Kinder- und Jugendkriminalität
– Schicksal einer modernen, offenen Gesellschaft? –

Strategien des DRB NRW zur Bekämpfung
 der Kinder- und Jugendkriminalität

vorgelegt anlässlich des internationalen Tags der Kinderrechte am 20. November 2004

Pressekonferenz des Deutschen Richterbun des - Landesverband Nordrhein-Westfalen
am 18.11.2004
Eingangsstatement des Geschäftsführers, ROLG Jens Gnisa
(es gilt das gesprochene Wort)

 

I ) Ausgangslage

1) In Deutschland ist seit rd. 35 Jahren ein in verschiedenen Phasen verlaufender Anstieg der Kriminalität zu verzeichnen, der seine Ursachen in gesellschaftlichen Verwerfungen findet. Hiervon werden Kinder und Jugendliche in besonderer Weise erfasst, da sie noch einer dynamischen persönlichen Entwicklung unterliegen.

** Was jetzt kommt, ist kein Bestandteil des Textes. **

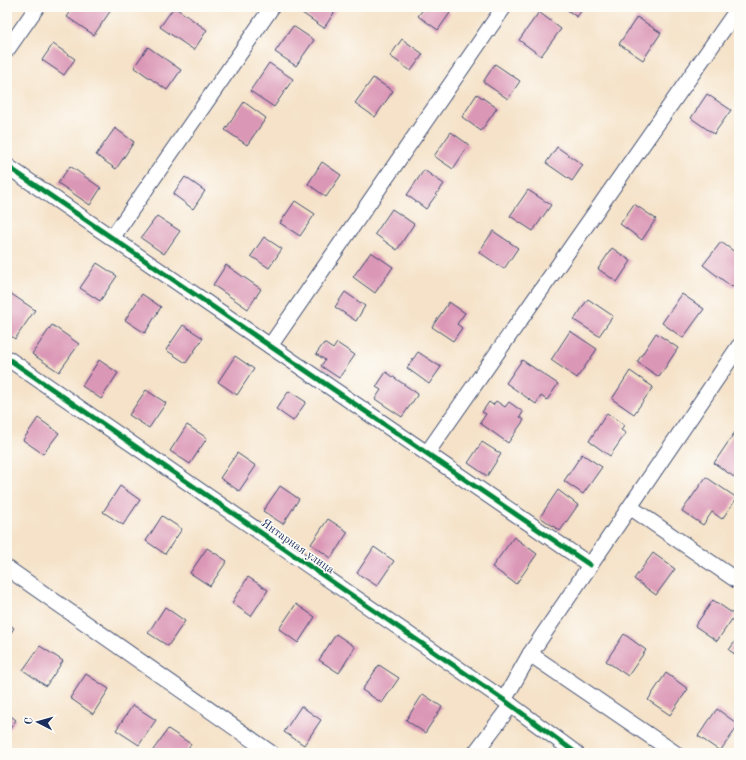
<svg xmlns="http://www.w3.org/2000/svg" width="746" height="760" font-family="'Old Standard TT',serif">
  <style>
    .building { fill: #db97b6 }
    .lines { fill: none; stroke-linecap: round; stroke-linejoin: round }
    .street-casing { stroke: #3c4a6e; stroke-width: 17 }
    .street { stroke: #fff; stroke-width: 15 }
    .cycleway-casing { stroke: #fdfcf7; stroke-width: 8 }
    .cycleway { stroke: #00873e; stroke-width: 5 }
    .labels { text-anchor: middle; stroke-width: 3; stroke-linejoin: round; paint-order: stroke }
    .street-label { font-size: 12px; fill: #1b2f5e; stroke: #fdfcf7 }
  </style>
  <rect width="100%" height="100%" fill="#fdfcf7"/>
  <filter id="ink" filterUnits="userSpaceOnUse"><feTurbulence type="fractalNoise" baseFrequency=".025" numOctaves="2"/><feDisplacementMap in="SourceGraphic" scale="8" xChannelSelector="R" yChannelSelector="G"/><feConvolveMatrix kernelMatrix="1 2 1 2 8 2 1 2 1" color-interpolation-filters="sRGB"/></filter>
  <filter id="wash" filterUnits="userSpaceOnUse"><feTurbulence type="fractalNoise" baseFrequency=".012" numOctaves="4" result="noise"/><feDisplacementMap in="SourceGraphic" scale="16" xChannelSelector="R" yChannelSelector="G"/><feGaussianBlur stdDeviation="0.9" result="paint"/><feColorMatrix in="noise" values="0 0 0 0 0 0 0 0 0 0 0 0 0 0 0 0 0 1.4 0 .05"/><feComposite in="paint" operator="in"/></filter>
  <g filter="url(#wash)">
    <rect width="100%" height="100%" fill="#f5e2c8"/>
    <g id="blocks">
      <!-- building -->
      <g class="building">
        <polygon points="74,7 107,7 111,10 94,35 67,17"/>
        <polygon points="174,7 207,30 194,50 160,27"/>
        <polygon points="306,7 338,7 324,28 302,13"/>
        <polygon points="425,7 441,7 450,13 438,30 418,16"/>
        <polygon points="563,7 584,7 577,17"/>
        <polygon points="539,12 561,29 541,56 519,40"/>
        <polygon points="637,17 661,33 643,60 619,44"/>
        <polygon points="293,26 314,40 296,66 275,52"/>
        <polygon points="402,39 423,54 411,71 390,56"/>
        <polygon points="53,44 75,59 64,75 42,60"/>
        <polygon points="148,47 181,70 167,90 134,67"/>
        <polygon points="269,63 293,79 274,107 250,91"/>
        <polygon points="495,64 520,81 508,99 483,82"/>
        <polygon points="373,78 393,91 375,117 355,103"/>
        <polygon points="477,94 497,108 481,131 462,117"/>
        <polygon points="707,94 731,110 714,134 691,118"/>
        <polygon points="244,102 266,118 247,145 225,130"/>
        <polygon points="115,128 134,142 116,169 96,155"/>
        <polygon points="451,132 469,145 453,169 434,156"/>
        <polygon points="557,147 583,165 572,181 546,163"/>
        <polygon points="322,162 341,175 326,197 308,184"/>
        <polygon points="70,166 101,188 90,205 58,183"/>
        <polygon points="424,170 444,184 426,209 407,195"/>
        <polygon points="185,177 205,191 193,209 173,194"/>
        <polygon points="528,190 551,205 533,231 510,216"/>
        <polygon points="295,201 315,214 300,236 280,223"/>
        <polygon points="634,204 656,219 642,240 620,224"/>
        <polygon points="392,209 414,224 397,250 375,234"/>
        <polygon points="157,216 180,231 164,254 141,238"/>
        <polygon points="493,231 518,248 504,269 479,252"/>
        <polygon points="264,237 282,249 269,268 251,256"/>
        <polygon points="721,242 739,255 739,283 735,288 733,286 732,287 703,265"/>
        <polygon points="612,248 631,261 617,282 598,269"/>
        <polygon points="371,252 393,267 375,293 353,277"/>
        <polygon points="97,263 117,276 100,301 80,288"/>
        <polygon points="226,265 261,289 248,309 213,285"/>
        <polygon points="7,291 35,310 15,339 7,333"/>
        <polygon points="345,292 365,306 356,321 335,307"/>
        <polygon points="142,294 161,307 145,333 125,320"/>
        <polygon points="682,294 704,309 683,338 662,323"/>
        <polygon points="588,299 613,316 599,336 574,320"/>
        <polygon points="449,302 465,313 457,324 462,328 453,341 432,327"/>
        <polygon points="52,325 79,344 59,372 32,354"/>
        <polygon points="183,325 203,338 186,363 166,350"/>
        <polygon points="570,331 597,349 577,378 551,360"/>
        <polygon points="656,333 678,348 659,377 637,362"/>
        <polygon points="324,343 333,349 337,343 355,355 339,378 321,366 325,360 316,354"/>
        <polygon points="418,352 441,367 429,384 407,368"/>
        <polygon points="235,356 254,369 237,395 218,382"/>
        <polygon points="99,360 118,373 101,399 82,386"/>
        <polygon points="522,360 558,384 547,400 541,396 536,404 506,383"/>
        <polygon points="630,371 653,387 634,414 612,399"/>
        <polygon points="386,372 418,394 402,417 375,399 381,390 376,387"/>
        <polygon points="146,390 166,403 149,428 129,415"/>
        <polygon points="289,391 306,402 293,421 276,409"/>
        <polygon points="496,401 505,407 509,402 523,412 520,417 524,420 508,443 480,423 486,414 482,412 489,402 493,405"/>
        <polygon points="607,413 624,425 621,430 626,433 610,456 589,441"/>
        <polygon points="38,418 59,433 43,454 23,440"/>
        <polygon points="187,425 207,438 190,464 170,451"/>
        <polygon points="735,432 739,435 739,469 734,477 714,463"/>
        <polygon points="482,442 501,454 487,476 468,463"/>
        <polygon points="237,453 256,466 239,491 220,478"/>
        <polygon points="582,454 602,467 583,494 564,481"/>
        <polygon points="706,477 737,498 722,519 712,512 703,525 682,511"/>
        <polygon points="120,486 140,500 123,525 103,512"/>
        <polygon points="280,486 299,499 283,524 263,511"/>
        <polygon points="558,490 578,505 560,531 540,517"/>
        <polygon points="162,516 182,529 165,554 146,541"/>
        <polygon points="328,519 348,532 331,558 311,544"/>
        <polygon points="514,537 537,554 516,584 492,567"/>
        <polygon points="374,547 394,561 377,586 357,573"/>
        <polygon points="207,548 227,561 210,586 190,573"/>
        <polygon points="653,553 675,569 656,595 634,579"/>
        <polygon points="248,577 268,590 251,616 232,603"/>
        <polygon points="713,600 735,615 717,641 695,626"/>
        <polygon points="296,604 315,617 298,643 279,629"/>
        <polygon points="165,607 185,621 168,646 148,633"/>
        <polygon points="7,623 14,628 7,639"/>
        <polygon points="336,634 355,647 339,673 319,660"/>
        <polygon points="624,634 646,650 628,676 606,661"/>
        <polygon points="739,636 739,657 729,650"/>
        <polygon points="40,646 63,661 46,686 23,670"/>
        <polygon points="379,665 399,678 382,703 362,690"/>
        <polygon points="666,673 688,689 670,715 648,700"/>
        <polygon points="86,674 109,689 93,714 70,698"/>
        <polygon points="423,694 442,707 425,733 406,720"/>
        <polygon points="133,705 156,720 139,745 116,730"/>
        <polygon points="301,706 321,720 304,745 284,732"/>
        <polygon points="717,709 739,725 720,751 698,736"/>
        <polygon points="7,713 16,720 7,733"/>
        <polygon points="168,729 191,744 185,753 151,753"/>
      </g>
    </g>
  </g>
  <g filter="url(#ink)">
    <use href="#blocks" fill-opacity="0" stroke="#3c4a6e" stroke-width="1"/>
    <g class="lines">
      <!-- street casing -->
      <g class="street-casing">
        <g id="street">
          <polyline points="7,50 37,7"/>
          <polyline points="7,166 590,565"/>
          <polyline points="112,238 272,7"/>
          <polyline points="270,346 504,7"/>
          <polyline points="7,358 504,700 576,753"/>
          <polyline points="427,453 739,7"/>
          <polyline points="630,507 739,582"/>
          <polyline points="7,568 271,753"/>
          <polyline points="530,654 675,753"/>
          <polyline points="504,700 530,654 739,346"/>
          <polyline points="475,753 511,705"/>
        </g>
      </g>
      <!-- street -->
      <use href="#street" class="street"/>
      <!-- cycleway casing -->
      <g class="cycleway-casing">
        <g id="cycleway">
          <polyline points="7,166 590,565"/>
          <polyline points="7,358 504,700 576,753"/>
        </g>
      </g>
      <!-- cycleway -->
      <use href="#cycleway" class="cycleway"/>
    </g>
  </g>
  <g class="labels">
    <!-- street labels -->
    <g class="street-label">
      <text transform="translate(298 546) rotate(35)" y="4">Янтарная улица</text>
    </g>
  </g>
  <!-- margin -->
  <rect width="746" height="760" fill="none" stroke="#fdfcf7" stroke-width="24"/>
  <!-- north arrow -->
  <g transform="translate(38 722) rotate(276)" stroke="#fdfcf7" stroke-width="3" paint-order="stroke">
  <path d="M0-3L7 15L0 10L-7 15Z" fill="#1b2f5e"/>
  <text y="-6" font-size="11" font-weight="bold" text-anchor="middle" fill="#1b2f5e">С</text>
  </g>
</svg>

2) Neben diesen allgemeinen Entwicklungen wird die Kinder- und Jugendkriminalität durch drei weitere Faktoren negativ beeinflusst. Dies sind:

a) eine geschwächte Fähigkeit der Gesellschaft, Grenzen zu setzen und damit zur Einhaltung verbindlicher Regeln zu erziehen;

b) eine Vernachlässigung des Bindungsbedürfnisses der Kinder- und Jugendlichen;

c) kulturelle Konflikte durch Migration.

3) Eine erfolgreiche Bekämpfung der Kinder- und Jugendkriminalität kann nur im Wege einer Doppelstrategie Erfolg haben. Zum einen ist unverzüglich mit einer breit angelegten Erziehungsoffensive zu beginnen. Zum anderen ist das Jugendgerichtsgesetz konsequent einzusetzen.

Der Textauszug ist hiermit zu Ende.